Ni los Estados Unidos, pues, fueron ni son un modelo de democracia homologada a pesar de su autoproclamación como tal. Aún menos lo fueron la Alemania de Bismarck y Federico List, el Japón imperial y absolutista de la Revolución Meijí, ni la China de Den Xiao Ping hasta hoy (y suma y sigue indefinidamente su régimen autoritario de economía creciente y dominante).

La gestión de la economía depende fundamentalmente de la decisión nacional y, especialmente de las élites, en pro del poder económico y con una perspectiva de soberanía estatal.

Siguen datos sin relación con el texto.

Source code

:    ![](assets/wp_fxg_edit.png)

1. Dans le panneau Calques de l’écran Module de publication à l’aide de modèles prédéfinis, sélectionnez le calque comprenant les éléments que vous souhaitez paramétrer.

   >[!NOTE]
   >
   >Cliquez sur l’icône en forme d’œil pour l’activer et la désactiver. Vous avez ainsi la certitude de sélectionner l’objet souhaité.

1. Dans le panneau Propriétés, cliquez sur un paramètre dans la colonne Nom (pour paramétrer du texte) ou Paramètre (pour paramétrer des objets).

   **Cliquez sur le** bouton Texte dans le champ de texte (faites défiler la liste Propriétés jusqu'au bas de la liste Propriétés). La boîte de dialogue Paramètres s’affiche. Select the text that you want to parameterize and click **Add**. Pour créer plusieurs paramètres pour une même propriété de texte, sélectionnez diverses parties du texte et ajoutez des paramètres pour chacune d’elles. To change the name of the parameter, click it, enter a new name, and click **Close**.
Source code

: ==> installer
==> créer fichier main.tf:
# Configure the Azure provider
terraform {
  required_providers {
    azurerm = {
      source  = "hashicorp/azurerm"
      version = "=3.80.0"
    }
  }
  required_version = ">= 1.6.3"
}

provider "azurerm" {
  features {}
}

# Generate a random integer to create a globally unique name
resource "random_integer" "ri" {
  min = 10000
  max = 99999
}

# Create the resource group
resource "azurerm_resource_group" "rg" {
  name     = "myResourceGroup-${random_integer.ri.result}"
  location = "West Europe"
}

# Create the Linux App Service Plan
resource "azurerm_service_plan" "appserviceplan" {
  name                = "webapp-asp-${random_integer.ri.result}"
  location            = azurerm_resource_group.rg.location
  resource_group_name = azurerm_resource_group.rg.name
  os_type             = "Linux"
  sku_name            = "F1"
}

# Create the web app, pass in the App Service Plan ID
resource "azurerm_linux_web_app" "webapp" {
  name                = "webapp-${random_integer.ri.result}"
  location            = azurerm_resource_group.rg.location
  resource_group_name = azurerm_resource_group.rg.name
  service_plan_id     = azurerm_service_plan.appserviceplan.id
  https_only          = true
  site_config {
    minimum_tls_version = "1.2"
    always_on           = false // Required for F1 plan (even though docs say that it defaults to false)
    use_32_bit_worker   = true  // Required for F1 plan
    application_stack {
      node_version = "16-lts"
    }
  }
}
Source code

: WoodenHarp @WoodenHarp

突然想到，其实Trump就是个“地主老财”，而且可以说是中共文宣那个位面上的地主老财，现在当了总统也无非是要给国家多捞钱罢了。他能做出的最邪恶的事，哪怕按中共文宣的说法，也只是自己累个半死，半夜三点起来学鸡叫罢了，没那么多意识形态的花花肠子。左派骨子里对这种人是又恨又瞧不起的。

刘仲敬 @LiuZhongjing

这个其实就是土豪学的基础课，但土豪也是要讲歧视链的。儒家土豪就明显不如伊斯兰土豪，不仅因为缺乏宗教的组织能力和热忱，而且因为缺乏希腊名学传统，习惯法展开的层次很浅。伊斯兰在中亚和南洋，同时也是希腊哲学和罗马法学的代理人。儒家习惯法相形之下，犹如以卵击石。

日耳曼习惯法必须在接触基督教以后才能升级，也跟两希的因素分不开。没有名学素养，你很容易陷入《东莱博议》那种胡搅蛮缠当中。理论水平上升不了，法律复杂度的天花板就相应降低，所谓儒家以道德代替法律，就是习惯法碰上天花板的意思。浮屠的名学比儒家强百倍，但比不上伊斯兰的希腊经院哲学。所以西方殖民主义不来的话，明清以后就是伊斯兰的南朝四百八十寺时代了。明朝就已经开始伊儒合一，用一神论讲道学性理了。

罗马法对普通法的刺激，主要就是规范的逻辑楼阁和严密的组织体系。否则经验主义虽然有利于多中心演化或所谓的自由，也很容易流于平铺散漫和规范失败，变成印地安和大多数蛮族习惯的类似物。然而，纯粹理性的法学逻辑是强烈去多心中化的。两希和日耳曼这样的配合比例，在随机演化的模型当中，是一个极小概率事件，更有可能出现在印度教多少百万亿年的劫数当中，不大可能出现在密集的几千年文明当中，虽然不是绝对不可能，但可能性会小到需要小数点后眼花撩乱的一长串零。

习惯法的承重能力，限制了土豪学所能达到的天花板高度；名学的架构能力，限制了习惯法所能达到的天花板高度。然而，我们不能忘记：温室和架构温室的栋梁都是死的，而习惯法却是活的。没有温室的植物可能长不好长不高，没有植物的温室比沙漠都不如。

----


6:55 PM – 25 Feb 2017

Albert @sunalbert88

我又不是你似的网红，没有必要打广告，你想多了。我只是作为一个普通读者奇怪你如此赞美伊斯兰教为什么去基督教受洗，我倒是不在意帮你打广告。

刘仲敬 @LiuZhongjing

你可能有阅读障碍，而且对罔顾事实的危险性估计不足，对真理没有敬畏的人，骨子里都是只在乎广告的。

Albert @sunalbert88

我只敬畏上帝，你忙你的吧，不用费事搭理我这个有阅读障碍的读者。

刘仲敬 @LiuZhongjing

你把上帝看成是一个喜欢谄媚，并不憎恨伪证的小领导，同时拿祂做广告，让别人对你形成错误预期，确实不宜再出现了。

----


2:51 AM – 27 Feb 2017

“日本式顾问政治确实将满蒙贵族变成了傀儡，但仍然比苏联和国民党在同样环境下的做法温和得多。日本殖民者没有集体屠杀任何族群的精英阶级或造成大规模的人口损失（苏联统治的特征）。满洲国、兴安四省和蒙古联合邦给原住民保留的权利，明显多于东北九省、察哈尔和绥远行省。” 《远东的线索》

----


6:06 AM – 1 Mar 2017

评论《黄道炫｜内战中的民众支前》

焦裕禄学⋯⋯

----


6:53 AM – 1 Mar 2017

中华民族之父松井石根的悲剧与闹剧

Y, con ello, esa prosperidad tan apreciada por los habitantes de las naciones y tan mal entendidas sus causas en la maraña de ideas e ideologías dominantes.

Para los amantes de las estadísticas

La historia de la Economía Política en España es asunto de otros artículos, pero voy a centrar el argumento crítico contra la falsa idea de que democracia y prosperidad económica son equivalentes, por si los ejemplos históricos no parecieran suficientes a quienes olvidan la historia y pretenden aplicar las estadísticas.

En los datos del Banco Mundial referidos a la clasificación de naciones registradas según su Producto Interior Bruto per Cápita (a valores de Paridad de Poder Adquisitivo) para el año 2021, España ocupa el puesto número 37. Por encima de él, con mayor nivel en este parámetro económico están 13 naciones con mayor calidad democrática, una presenta un nivel de democracia equivalente al español (Francia) y 22 con menor calidad democrática.

Para hacer esta comparación (democracia y PIB per Cápita) uso la misma clasificación de este parámetro, la “calidad democrática”, que publica Economist Intelligence Unit (EIU), empresa global de estudios de entornos geopolíticos para grandes corporaciones en su Democracy Index 2022.

De los 22 estados que tienen un nivel menor que España de calidad democrática y mayor nivel en PIB per Cápita, hay lo siguiente:

  • Seis Estados plenamente autoritarios: Catar, Emiratos Árabes Unidos, Brunei, Arabia Saudita, Kuwait y Barein.
  • Dos Estados híbridos o escasamente democráticos con ingredientes claramente autoritarios: Singapur y Hong Kong.
  • Once Estados con democracia homologada pero con un nivel menor que España en este parámetro: Estados Unidos, Bélgica, Malta, Corea del Sur, Italia, Israel, Eslovenia, Japón, Lituania, Chipre y Estonia.
  • Tres paraísos fiscales: Bermudas, Islas Caimán y San Marino.

Que España ocupe un más que honroso puesto 22º en el “mundial de la democracia” no parece tener una relación directa con la potencia económica medida en prosperidad por habitante, ni siquiera echando mano de los índices de las instituciones hegemónicas que promueven esa misma democracia.

Las transformaciones económicas de los últimos 40 años en España no han sido causadas por haber adoptado un sistema político, la democracia homologada, a pesar de que esta idea está implantada como si fuera una verdad.

El factor decisivo a la hora de hablar de la economía española es la entrada en el club de naciones europeas del Mercado Común, primero y de la Unión Europea, después. Lo que los españoles hemos sacrificado para ser aceptados en ese club y tener una economía subvencionada y dispuesta a aceptar todas las condiciones de esas subvenciones puede ser objeto de otros análisis.